- **Task directions**
Can you restate the lines of the entries below, word for word, from the first one through the line that includes "stod( const std::wstring&"?

- **Records from a dataset**
-- Opening Marker --
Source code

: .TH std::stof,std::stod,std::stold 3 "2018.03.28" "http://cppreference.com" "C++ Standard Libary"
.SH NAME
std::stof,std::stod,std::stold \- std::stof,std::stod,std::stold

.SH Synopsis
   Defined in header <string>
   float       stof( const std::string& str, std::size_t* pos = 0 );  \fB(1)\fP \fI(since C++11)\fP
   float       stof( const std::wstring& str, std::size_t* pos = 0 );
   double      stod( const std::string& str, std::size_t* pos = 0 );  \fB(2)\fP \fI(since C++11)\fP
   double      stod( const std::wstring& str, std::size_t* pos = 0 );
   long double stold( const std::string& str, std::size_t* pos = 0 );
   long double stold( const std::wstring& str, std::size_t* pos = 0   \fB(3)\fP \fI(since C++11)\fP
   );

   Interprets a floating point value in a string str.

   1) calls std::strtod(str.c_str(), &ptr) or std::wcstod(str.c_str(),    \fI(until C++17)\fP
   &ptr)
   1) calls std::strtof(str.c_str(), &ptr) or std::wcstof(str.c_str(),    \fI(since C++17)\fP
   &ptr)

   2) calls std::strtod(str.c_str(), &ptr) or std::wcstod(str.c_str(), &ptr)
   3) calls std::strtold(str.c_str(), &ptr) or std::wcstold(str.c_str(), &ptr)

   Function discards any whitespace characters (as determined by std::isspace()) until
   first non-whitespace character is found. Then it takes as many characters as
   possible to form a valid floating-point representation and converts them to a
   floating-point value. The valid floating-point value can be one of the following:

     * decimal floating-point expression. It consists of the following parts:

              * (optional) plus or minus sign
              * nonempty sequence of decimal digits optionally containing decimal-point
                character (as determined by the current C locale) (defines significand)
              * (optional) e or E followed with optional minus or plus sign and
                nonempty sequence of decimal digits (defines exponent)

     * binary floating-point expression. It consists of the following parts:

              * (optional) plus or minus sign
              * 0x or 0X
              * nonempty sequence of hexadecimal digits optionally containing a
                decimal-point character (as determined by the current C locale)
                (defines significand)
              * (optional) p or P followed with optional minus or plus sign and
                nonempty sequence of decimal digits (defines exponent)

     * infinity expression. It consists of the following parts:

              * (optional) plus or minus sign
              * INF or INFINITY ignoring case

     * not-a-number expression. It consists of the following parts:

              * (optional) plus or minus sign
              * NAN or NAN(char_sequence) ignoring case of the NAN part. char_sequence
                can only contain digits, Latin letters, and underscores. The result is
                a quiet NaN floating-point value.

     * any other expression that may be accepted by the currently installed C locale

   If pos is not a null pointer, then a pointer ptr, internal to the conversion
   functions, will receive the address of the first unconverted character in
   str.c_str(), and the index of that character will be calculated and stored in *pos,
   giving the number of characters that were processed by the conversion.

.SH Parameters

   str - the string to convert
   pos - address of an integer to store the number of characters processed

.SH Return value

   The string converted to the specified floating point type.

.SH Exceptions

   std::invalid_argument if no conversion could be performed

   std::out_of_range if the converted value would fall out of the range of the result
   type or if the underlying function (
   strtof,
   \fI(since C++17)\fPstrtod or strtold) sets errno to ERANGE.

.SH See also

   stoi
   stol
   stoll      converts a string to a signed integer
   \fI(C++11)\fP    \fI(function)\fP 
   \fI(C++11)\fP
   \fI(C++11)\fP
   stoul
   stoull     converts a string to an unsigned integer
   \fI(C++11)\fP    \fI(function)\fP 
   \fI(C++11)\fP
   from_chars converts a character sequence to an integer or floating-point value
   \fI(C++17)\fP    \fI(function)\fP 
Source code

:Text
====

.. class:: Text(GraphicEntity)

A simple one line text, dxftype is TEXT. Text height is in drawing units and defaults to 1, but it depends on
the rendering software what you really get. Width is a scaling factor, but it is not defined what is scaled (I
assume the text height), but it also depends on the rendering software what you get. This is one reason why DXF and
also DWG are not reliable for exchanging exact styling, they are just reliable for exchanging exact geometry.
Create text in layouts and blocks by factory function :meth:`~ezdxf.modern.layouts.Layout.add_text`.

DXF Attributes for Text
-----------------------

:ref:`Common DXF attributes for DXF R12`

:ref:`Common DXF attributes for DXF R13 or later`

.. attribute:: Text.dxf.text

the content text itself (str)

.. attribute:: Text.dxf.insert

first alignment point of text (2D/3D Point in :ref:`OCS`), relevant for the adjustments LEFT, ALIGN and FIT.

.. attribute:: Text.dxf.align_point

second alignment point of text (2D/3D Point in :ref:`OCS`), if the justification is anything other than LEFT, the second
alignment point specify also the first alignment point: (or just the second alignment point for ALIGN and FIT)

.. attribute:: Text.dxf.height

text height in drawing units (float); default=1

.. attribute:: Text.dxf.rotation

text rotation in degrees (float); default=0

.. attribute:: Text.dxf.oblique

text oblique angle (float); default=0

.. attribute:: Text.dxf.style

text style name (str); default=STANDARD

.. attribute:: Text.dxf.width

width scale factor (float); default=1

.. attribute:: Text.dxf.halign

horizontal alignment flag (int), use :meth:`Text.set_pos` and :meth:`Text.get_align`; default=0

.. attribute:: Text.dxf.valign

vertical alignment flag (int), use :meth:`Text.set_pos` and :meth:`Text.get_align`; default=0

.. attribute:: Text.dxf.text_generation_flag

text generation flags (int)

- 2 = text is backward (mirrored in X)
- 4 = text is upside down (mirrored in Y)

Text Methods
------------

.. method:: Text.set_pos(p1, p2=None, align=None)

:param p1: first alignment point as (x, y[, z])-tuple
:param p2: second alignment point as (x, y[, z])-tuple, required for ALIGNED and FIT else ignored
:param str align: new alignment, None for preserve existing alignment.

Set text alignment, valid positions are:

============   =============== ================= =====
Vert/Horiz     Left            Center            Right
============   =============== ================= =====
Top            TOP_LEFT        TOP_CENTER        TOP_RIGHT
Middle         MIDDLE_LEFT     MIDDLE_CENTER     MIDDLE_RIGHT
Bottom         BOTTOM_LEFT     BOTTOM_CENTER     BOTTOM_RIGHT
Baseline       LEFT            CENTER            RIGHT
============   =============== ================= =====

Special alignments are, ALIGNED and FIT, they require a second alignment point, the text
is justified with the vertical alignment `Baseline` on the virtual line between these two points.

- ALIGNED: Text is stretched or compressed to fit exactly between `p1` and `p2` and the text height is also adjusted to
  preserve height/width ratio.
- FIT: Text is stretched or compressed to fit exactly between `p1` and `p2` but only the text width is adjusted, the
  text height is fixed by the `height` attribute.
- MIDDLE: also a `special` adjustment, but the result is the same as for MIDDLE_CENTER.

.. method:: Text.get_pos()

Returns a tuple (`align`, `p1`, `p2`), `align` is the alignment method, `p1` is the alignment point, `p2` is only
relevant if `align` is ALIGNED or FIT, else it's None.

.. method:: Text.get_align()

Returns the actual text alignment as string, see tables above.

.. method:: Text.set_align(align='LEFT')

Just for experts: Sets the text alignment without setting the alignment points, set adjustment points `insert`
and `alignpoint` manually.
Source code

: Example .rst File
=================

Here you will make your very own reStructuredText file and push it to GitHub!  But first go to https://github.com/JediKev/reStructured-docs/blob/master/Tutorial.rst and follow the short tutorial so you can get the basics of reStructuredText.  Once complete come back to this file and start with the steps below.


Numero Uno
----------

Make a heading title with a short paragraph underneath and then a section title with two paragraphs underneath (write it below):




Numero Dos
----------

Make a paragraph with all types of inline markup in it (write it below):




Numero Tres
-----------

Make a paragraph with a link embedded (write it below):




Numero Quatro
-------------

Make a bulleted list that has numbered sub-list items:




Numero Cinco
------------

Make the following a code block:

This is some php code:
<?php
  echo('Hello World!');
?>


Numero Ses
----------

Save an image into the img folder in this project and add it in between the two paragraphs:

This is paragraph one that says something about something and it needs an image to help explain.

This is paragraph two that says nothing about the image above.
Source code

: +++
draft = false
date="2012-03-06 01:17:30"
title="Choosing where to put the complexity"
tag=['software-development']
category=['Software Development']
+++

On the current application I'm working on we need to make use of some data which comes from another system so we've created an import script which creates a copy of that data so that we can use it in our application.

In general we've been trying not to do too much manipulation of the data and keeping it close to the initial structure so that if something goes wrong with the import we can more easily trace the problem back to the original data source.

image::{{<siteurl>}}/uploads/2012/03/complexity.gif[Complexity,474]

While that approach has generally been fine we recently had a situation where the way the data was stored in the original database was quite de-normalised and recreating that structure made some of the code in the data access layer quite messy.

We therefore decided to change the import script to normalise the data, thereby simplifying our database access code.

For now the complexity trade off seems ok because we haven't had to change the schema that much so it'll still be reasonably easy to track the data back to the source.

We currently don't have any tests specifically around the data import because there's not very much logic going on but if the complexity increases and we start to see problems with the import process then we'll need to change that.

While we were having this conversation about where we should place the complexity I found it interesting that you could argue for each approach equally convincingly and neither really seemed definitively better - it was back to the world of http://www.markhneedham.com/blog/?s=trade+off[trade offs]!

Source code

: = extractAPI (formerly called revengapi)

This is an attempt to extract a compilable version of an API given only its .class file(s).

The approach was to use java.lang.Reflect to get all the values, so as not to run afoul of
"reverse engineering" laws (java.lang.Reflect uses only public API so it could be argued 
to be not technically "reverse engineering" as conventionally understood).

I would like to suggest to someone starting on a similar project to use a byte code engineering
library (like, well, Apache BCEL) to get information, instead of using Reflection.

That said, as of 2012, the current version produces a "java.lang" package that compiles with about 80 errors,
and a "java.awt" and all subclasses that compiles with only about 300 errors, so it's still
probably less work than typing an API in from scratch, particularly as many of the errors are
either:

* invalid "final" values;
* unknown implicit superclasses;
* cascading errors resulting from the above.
-- Closing Marker --
- **Problem solution**
Source code

: .TH std::stof,std::stod,std::stold 3 "2018.03.28" "http://cppreference.com" "C++ Standard Libary"
.SH NAME
std::stof,std::stod,std::stold \- std::stof,std::stod,std::stold

.SH Synopsis
   Defined in header <string>
   float       stof( const std::string& str, std::size_t* pos = 0 );  \fB(1)\fP \fI(since C++11)\fP
   float       stof( const std::wstring& str, std::size_t* pos = 0 );
   double      stod( const std::string& str, std::size_t* pos = 0 );  \fB(2)\fP \fI(since C++11)\fP
   double      stod( const std::wstring& str, std::size_t* pos = 0 );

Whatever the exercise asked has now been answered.